Now the number of combinations for matching $m$ outcomes for a sequence of length $k$ is given by ${k\choose m}$. The only problem is, because the probability is not $0.5$, I need to enumerate how many of those contain $x$ number of $H$, so I can sum up $p^q (1-p)^{(k-q)}$, each multiplied by the appropriate prefactor. However, I am unable to identify the appropriate pattern. This is the main difficulty I am having.

Any help towards figuring out a formula for the probability of two (or more!) sequences of length $k$ matching in $m$ spots, where the probability of each outcome is not 0.5 would be greatly appreciated.

Thanks!

2

There are 2 best solutions below

0
On BEST ANSWER

We are going to imagine that the set of all our rolls form a grid.

So if I rolled HTTH, TTTH, HHHH. The grid created would be:

HTTH  
TTTH
HHHH

Now when we are looking for match we can just look at each column of our grid individually. If every element in the column is the same we have a match.

Now we can rephrase our problem in terms of our grid

We want to calculate the probability of getting:

  • $m$ matching columns
  • In a grid with $k$ columns and $n$ rows
  • With $p$ being the probability any element is a heads

We can know view our problem as a simple case of binomial probability with each of our columns being a trial.

There are $\binom{k}{m}$ ways we can select the $m$ columns we want as our matching columns.

The probability of getting a matching column is $p^n+(1-p)^n$ since we can have all heads or all tails in our column.

And of course the probability of not having a match in a column is $1-(p^n+(1-p)^n)$

This leaves us with

$$\binom{k}{m}(p^n+(1-p)^n)^m(1-p^n-(1-p)^n)^{k-m}$$

As our final probability.

I also wrote a program in java to verify this and the formula seems to be correct you can look at the code yourself here.

6
On

When you are matching two sequences of a fair coin it doesn't matter what the first one is. It might as well all be heads. Each toss matches with chance $0.5$ The chance of perfect agreement is just $\frac 1{2^n}$ where $n$ is the total number of tosses. Similarly, the chance of matching in $m$ out of $n$ positions is ${n \choose m}\frac 1{2^n}$. You are correct that this is maximized at $50\%$ matches.
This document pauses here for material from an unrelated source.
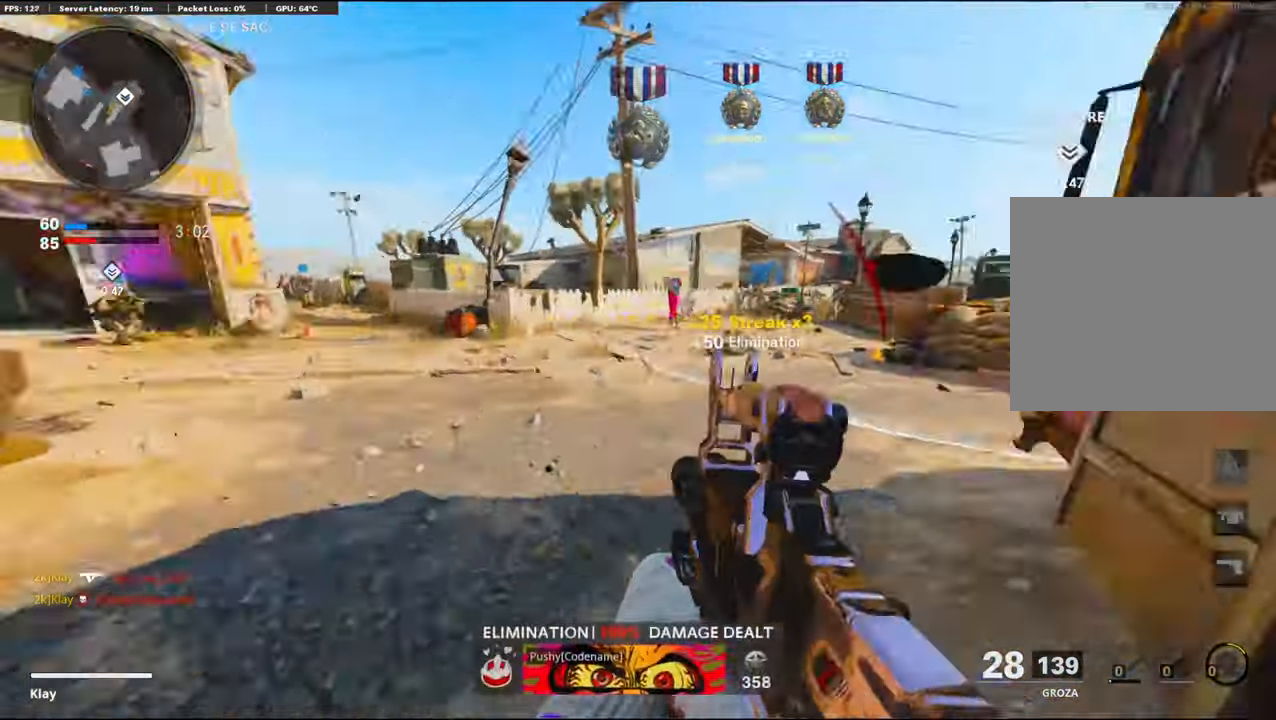
{"buttons": ["L3"], "left_stick": "up-left", "right_stick": "center", "events": [[134, "right_stick", "center"], [284, "left_stick", "up-left"]]}
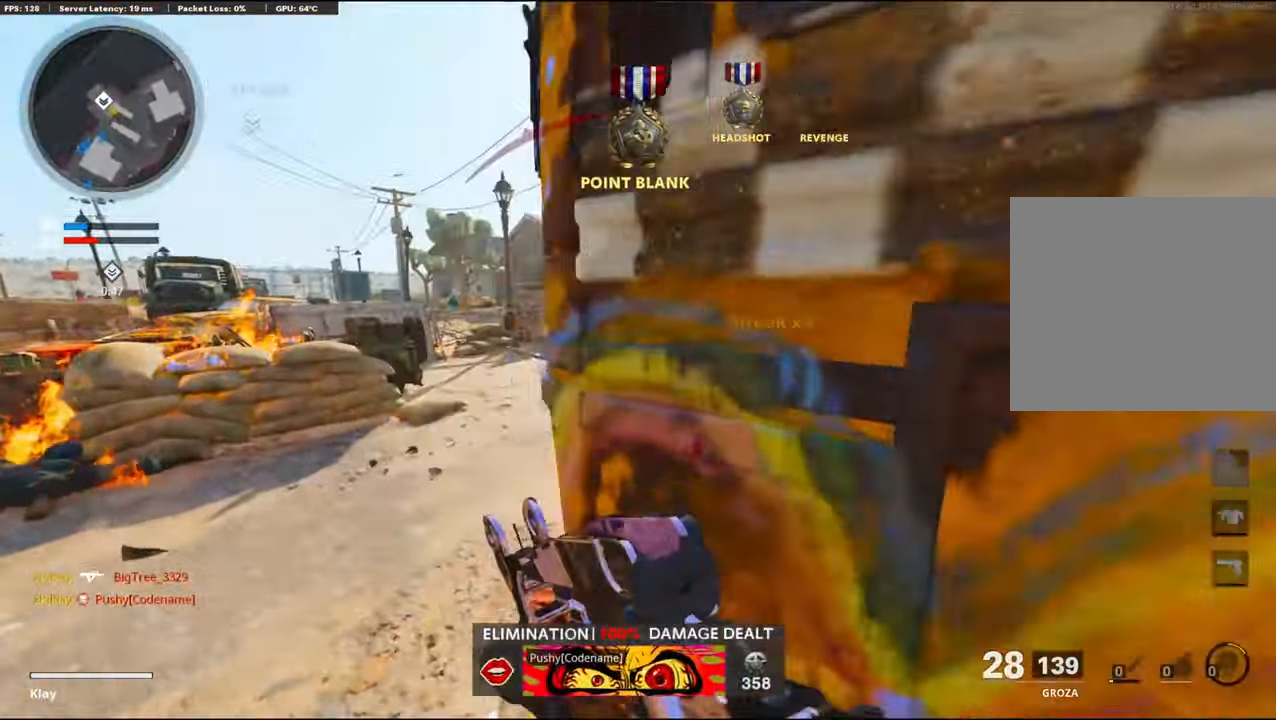
{"buttons": ["CROSS", "L1"], "left_stick": "up-left", "right_stick": "center", "events": [[167, "right_stick", "right"], [184, "L3", "up"], [350, "CROSS", "down"], [450, "L1", "down"], [450, "right_stick", "center"]]}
For reasonably large $n$ the distribution of matches is approximately normal with mean $0.5n$ and standard deviation $\sqrt {\frac n4}$

When you talks of three sequences agreeing, assuming you mean they all have a common value at a given position, the chance is $25\%$. The first one can be anything and the others each have $50\%$ chance to match it. You would therefore expect triple matches in $\frac 14$ of the locations.